Which early childhood experiences most affect mental health?
Columbia University
Anna Vannucci has a twin. Her younger sisters are also twins. Despite the shared genes and the close proximity in age (all four siblings were born within 15 months of each other), Vannucci and her siblings all had deeply different personalities. At the age of 8, Vannucci sat her siblings down on a couch and asked them questions to try to get to the bottom of why they all seemed so different.
That early interest in clinical psychology led Vannucci to a college major in the field, and, eventually, to Columbia’s psychology department, where she is now a PhD candidate in psychology professor Nim Tottenham’s lab. With colleagues in that lab, Vannucci recently authored a paper that uses AI to better predict which experiences in early childhood predict later mental health challenges.
Columbia News spoke with Vannucci about the findings and her professional path.
What was the goal of this paper?
Adversity in childhood is a huge problem. It’s often linked to increased risk for mental health problems. What we don’t know is why some kids go on to develop mental health problems, while others do very well following early life adversity and demonstrate a lot of resilience. This paper applied machine learning to disentangle some of this.
What did you find?
One of the main findings we discovered is that emotional abuse, like insulting or humiliating a child, is the most telling indicator of risk for mental health problems. This was surprising because in the clinical world there’s a huge emphasis on the physical aspects of maltreatment, such as physical or sexual abuse. But this shows that it’s the emotional aspects of these adversities that have the most salient effects.
Something else that we found is that significant separation from caregivers – like shifting from a biological caregiver to a foster family or an adoptive family or separations due to parents being deported can destabilize a child’s sense of security and emotional foundation.
We also found that consistent parenting strategies like setting routines and establishing expectations and being responsive to your child can lower risk and foster resilience. The brain remains resilient through young adulthood. Adversity is not destiny. If you have early life adversity and supportive, consistent caregiving later on, it can really help you.
What brought you to this question?
We know in general that adversity increases risk for virtually every health issue. But we don’t currently know the risk that a child has for needing intervention or certain things like that. So what this allowed us to do is try to pick out experiences in a data driven way to pinpoint which kids are going to be in need of intervention. For this study, we gathered detailed information about early experiences in a large group of children with a wide variety of early caregiving experiences (including experiences with foster care, orphanages abroad, and adopted children, for example). Previous studies typically would only include children with one type of experience. There is no other data set out there like this.
What’s the machine learning aspect of this paper?

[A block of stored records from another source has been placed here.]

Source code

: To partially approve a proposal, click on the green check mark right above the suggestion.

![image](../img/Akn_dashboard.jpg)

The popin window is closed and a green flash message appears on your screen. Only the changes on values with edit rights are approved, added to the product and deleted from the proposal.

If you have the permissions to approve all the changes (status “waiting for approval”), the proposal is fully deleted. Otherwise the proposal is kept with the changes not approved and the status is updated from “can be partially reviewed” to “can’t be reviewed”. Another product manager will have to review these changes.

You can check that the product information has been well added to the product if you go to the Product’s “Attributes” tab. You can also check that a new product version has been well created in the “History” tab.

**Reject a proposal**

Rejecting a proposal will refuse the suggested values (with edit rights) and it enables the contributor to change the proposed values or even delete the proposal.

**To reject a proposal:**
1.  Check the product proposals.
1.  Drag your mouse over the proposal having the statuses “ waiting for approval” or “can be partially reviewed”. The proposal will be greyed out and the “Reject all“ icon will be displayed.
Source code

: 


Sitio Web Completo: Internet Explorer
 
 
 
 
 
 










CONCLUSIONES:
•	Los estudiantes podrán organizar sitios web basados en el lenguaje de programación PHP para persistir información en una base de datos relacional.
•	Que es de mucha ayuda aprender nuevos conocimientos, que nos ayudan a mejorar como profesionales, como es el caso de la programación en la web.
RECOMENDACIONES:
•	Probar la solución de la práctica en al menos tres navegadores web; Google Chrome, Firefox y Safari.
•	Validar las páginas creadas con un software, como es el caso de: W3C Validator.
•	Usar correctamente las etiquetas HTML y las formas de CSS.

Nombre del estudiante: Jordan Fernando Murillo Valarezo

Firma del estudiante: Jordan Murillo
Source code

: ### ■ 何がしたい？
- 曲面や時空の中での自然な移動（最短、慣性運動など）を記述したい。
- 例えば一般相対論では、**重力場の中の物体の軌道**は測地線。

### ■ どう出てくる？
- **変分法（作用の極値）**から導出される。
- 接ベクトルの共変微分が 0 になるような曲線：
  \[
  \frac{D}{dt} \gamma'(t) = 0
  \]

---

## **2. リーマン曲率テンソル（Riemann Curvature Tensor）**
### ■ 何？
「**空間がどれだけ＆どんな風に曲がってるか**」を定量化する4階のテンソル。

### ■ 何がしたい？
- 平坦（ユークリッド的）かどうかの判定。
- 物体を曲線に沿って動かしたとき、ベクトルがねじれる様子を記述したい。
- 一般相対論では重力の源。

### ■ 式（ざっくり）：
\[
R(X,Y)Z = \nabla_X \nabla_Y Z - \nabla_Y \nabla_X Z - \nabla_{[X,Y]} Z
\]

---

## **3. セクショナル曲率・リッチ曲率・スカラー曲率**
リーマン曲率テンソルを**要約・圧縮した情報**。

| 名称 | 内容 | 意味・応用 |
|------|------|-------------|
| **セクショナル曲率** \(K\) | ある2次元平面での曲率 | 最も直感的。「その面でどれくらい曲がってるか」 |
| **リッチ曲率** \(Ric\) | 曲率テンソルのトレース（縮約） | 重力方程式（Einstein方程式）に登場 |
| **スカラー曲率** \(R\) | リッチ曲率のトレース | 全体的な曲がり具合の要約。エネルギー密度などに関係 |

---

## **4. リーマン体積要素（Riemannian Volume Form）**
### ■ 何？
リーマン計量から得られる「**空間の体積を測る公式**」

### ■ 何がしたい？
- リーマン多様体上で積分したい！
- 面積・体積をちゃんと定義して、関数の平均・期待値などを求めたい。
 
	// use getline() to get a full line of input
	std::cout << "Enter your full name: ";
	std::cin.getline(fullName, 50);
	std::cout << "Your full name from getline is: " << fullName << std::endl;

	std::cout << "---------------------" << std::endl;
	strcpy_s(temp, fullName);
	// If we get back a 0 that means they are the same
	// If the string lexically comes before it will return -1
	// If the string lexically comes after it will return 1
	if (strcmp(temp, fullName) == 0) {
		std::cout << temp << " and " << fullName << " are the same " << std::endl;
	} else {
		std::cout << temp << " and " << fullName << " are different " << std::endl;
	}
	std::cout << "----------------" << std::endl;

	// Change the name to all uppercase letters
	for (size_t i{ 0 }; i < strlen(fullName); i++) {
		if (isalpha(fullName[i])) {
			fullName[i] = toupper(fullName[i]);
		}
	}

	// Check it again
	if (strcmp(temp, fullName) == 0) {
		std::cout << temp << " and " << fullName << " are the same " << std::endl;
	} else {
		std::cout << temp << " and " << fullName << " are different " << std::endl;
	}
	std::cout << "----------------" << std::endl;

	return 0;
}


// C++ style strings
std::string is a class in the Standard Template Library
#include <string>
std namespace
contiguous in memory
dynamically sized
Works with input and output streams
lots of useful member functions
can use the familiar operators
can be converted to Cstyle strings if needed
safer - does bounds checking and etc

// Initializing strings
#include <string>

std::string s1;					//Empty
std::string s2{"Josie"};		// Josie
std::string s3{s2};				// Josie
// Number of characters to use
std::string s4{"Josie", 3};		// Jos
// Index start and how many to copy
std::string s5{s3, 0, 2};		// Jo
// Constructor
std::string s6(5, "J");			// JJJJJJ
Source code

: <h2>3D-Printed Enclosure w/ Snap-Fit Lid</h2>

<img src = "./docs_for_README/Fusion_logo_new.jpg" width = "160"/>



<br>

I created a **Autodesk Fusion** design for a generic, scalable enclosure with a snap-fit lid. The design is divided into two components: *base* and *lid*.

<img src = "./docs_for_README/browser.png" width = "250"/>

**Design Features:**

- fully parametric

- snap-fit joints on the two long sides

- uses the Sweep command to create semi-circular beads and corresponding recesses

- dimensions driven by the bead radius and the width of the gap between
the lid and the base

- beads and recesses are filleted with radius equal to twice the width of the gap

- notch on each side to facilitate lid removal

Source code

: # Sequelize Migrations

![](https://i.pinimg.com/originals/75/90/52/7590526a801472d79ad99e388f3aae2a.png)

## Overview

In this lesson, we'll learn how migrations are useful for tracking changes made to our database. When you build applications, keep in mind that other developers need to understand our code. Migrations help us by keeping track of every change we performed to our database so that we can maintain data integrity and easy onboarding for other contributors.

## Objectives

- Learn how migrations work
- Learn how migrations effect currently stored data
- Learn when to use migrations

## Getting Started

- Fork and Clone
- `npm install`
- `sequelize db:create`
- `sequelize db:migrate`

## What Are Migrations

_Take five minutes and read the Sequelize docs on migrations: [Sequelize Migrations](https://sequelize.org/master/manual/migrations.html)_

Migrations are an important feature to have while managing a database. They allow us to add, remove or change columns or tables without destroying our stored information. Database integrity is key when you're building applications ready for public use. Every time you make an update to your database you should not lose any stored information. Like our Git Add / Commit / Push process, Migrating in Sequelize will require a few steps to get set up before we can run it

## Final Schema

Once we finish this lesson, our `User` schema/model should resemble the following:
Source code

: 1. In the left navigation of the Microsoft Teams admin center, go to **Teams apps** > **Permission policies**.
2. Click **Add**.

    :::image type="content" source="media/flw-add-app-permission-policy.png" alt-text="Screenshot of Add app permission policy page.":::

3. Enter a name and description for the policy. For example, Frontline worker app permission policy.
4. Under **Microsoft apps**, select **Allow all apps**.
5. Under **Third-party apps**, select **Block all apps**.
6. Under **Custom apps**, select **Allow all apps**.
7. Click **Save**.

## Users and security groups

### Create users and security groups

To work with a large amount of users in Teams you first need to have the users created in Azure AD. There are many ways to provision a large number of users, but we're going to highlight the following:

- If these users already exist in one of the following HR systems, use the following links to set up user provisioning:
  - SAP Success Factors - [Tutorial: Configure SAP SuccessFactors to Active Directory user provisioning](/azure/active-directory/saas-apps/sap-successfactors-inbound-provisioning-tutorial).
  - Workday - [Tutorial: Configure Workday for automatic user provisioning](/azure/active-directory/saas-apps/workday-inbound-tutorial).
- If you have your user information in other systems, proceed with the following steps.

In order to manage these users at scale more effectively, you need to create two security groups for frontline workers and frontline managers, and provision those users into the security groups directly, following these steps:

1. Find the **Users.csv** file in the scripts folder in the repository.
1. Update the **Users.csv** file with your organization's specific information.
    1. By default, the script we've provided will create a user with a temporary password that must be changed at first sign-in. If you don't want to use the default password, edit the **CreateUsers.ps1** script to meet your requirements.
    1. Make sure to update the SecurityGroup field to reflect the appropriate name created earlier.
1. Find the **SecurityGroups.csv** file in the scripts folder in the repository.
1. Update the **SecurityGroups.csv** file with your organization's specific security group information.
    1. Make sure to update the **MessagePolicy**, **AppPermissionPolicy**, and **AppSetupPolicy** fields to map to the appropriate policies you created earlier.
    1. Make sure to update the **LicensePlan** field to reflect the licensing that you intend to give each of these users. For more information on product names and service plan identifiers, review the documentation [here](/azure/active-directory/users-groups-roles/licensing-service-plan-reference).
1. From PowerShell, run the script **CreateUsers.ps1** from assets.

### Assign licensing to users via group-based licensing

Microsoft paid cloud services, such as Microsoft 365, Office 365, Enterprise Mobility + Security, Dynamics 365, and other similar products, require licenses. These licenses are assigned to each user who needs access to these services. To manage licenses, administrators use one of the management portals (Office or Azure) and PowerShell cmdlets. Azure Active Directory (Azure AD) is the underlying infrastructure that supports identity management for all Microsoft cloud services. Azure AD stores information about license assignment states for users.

We use an existing data set to create what’s called a training sample, which will learn all the associations between certain early life adversities and mental health outcomes, and make predictions of what the outcomes will be. Once we have that, we can present the AI model with data from new kids, and it will give them a score that essentially, quite accurately, predicts their future mental health based on their early childhood experiences.
How do you assess whether someone was emotionally abused?
We gather lots of details from parents. For ethical reasons we only sample children who are currently in a stable situation, so our interviews are usually with adoptive parents who are telling us about abuse in a previous household. There are some other situations, too, like biological parents who have been separated from their kids for a while, for example, while a parent seeks treatment for a substance use issue, and then the kids return home. We also do a parent report questionnaire. So we try to ask questions in many types of ways to get a full picture of a child’s experiences.
What drew you to this work?
I was initially interested in clinical psychology, and wanted to work in treatment and prevention in the world of eating disorders. Often you find that the root cause in those instances is something traumatic. I found that I was often bringing the stories home with me in a difficult way, so I decided to pivot to this work, thinking about the mechanisms behind the emergence of some psychiatric issues in a broader way.